There are no local sources for dwarf seahorses (captive-bred or otherwise). You may be able to get J&L or King Ed's to special order them but it would depend on their suppliers having some in-stock and willing to ship to Canada. "Trade" in seahorses are now much more restrictive since they are on the CITES list for endangered species and so it is a real PITA for individual hobbyists to bring in their own ponies. Ocean Rider might be different since they are a well known supplier of ONLY captive-breds.

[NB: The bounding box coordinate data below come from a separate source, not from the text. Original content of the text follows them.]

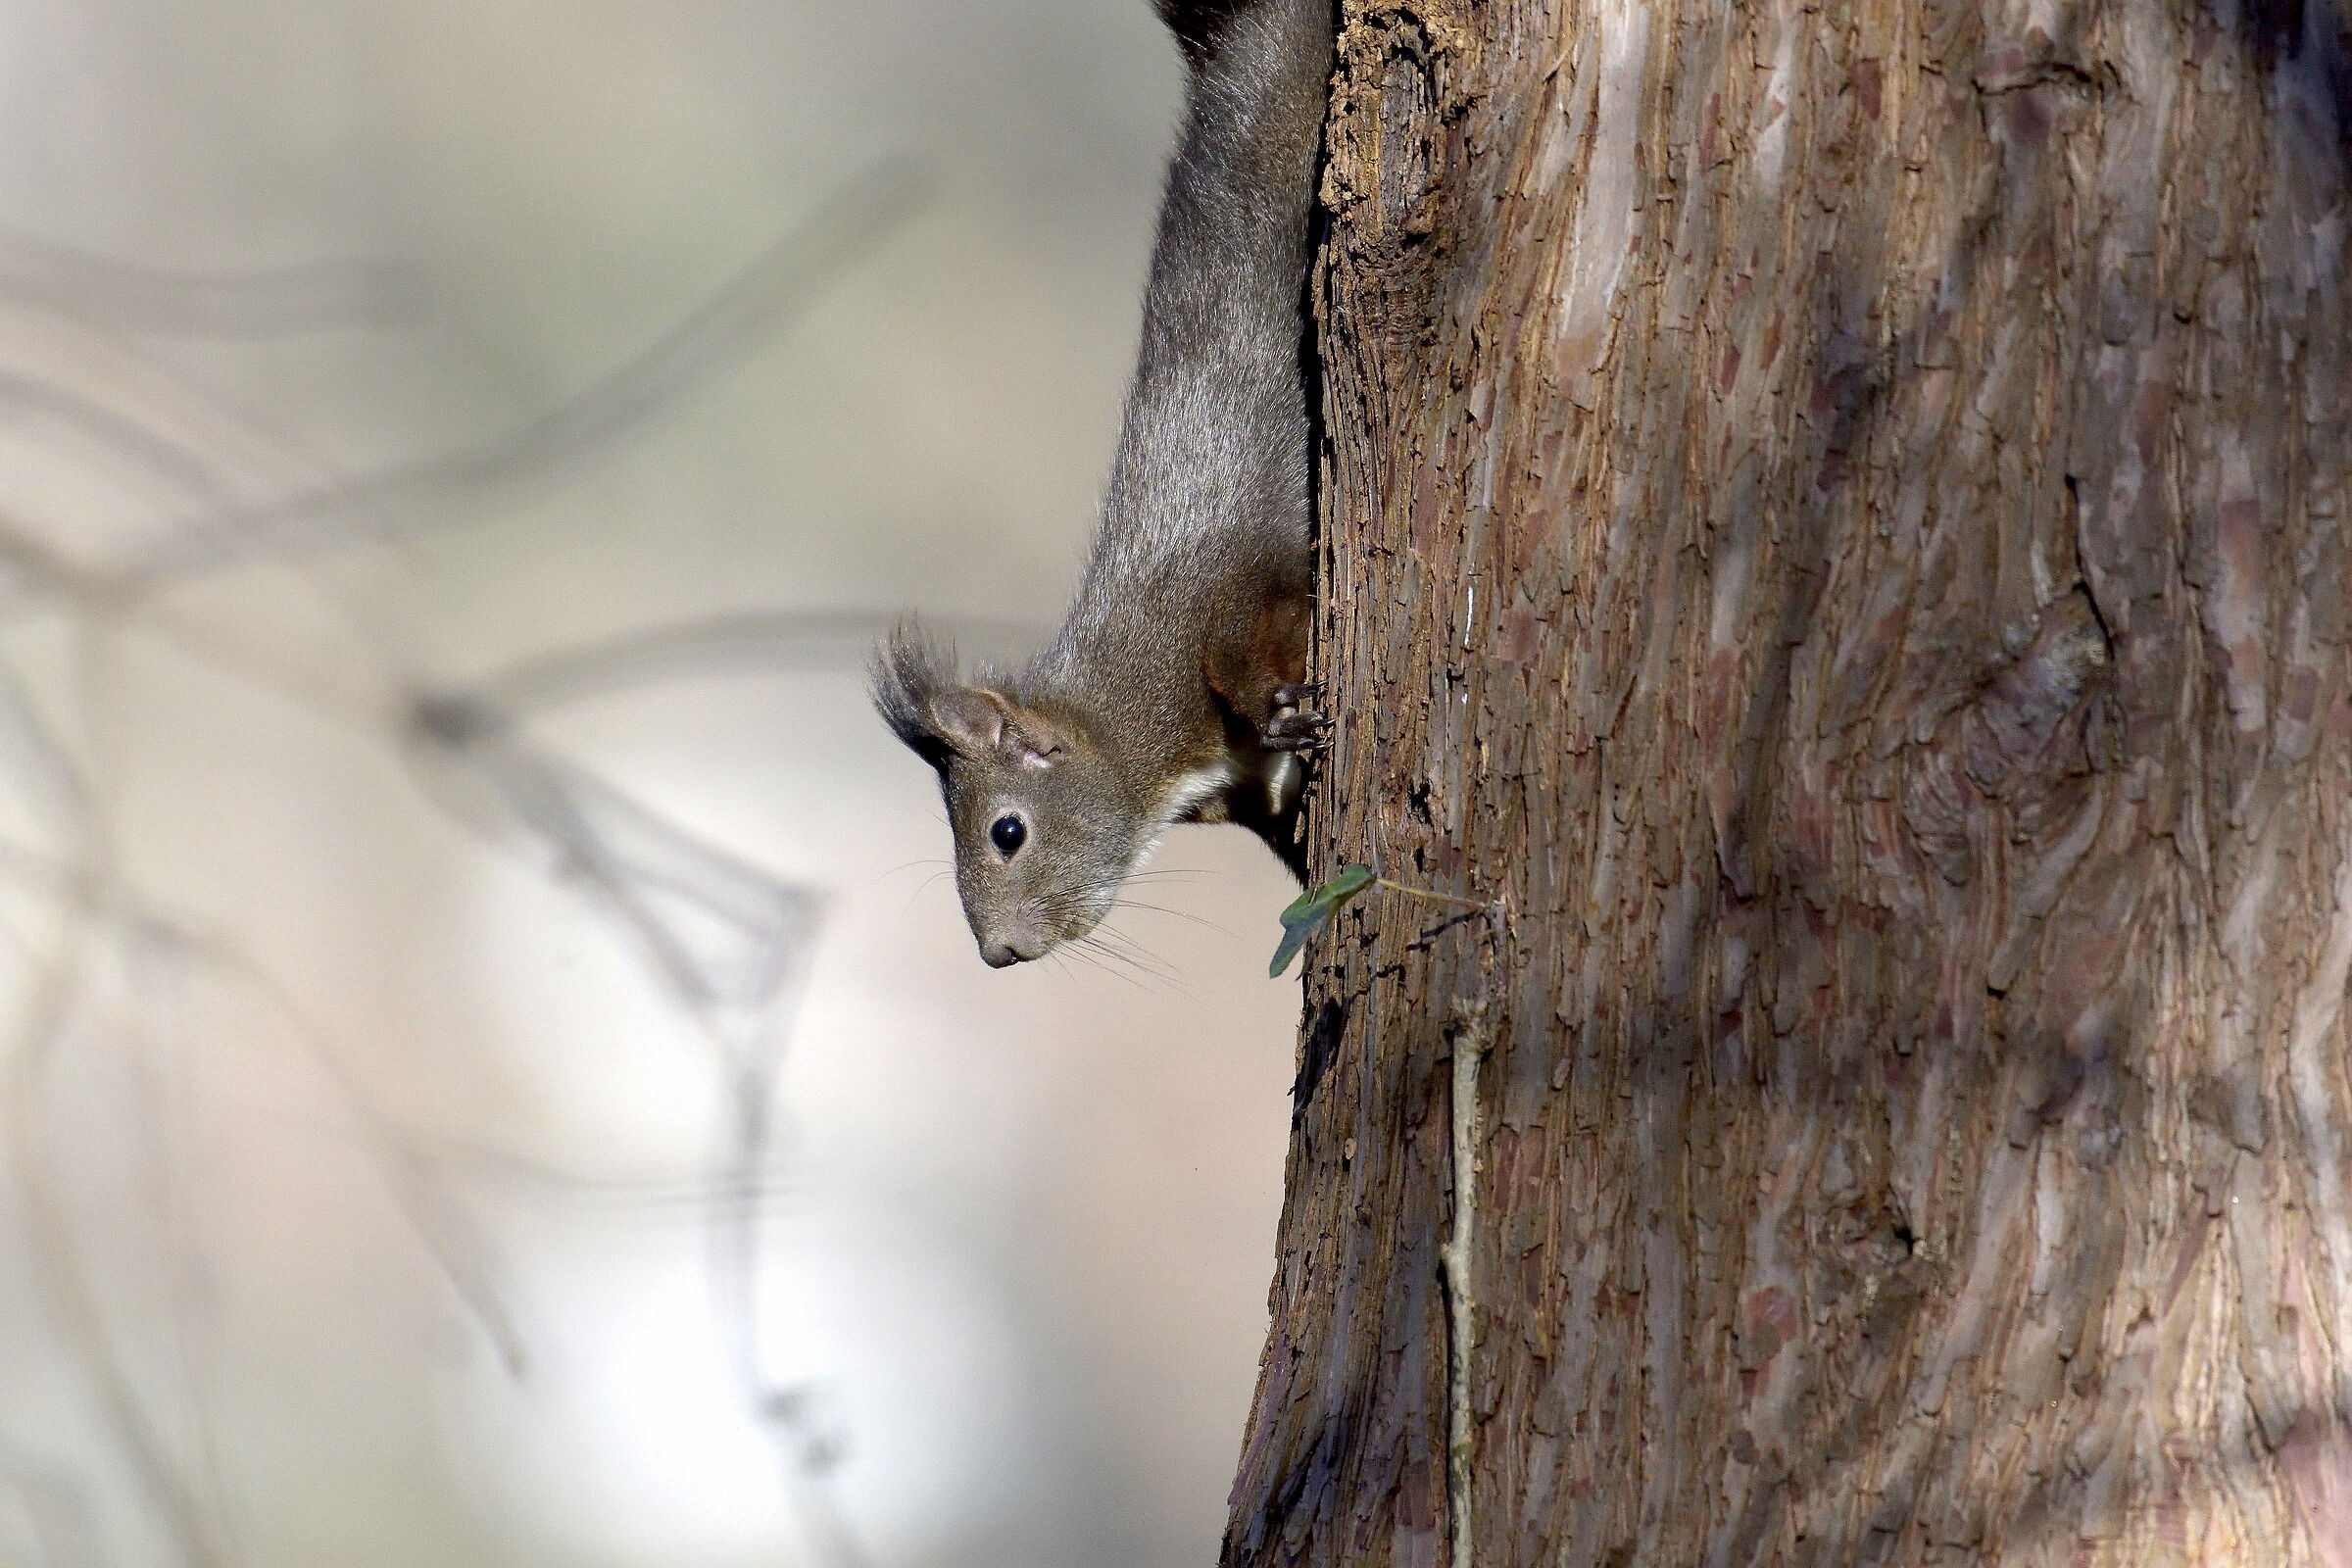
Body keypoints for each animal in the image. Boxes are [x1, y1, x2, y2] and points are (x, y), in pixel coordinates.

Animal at [872, 0, 1333, 968]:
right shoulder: (1234, 792)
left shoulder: (1216, 589)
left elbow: (1246, 626)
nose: (997, 954)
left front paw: (1273, 710)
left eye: (1007, 831)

J&L had some seahorses in a while ago but the regular types (usually Reidi or Kudus). King Ed's usually has a few in as well. Nobody has the dwarf seahorses in that I know of.

Anthony


----------



## shift

That's to bad! I was hoping to find someone working BC that had some to make it easier. I may have to give up on the awesome little guys


----------



## jsmith11618

I kept these guys when I lived in the US, fun little horses to have and watch, and quite easy. One downside to living in Canada now is the lack of selection we have for marine fish.


----------



## Limeyman

You could give Rob at Pet Lovers in Abbotsford a call. He gets regular sized seahorses in a couple of times a year (don't know what type). You can leave him your contact info and he will let you know when he gets some in


----------



## Adam Edmond

Which species are you exactly searching for?


----------



## SeaHorse_Fanatic

Someone on Canreef has captive bred dwarf seahorses for sale if you're still interested.


----------



## Canadian_Aqua_Farm

I would be interested, can 't find the thread though. Would you be able to post a link?


----------



## SeaHorse_Fanatic

Actually I saw it on Craigslist.

https://vancouver.craigslist.ca/search/sss?query=dwarf seahorse&sort=rel


----------



## Canadian_Aqua_Farm

Thanks Anthony!


----------



## shift

Awesome!!!! Thanks for posting. Why did I sell my 16g?! I ended up with jellyfish. But dwarf seahorses would be amazing 


Sent from my iPhone using Tapatalk


----------



## Jousters

Fish Addicts has some Sea horses now.Not sure if they are Dwarf but any kind are rare these days.


----------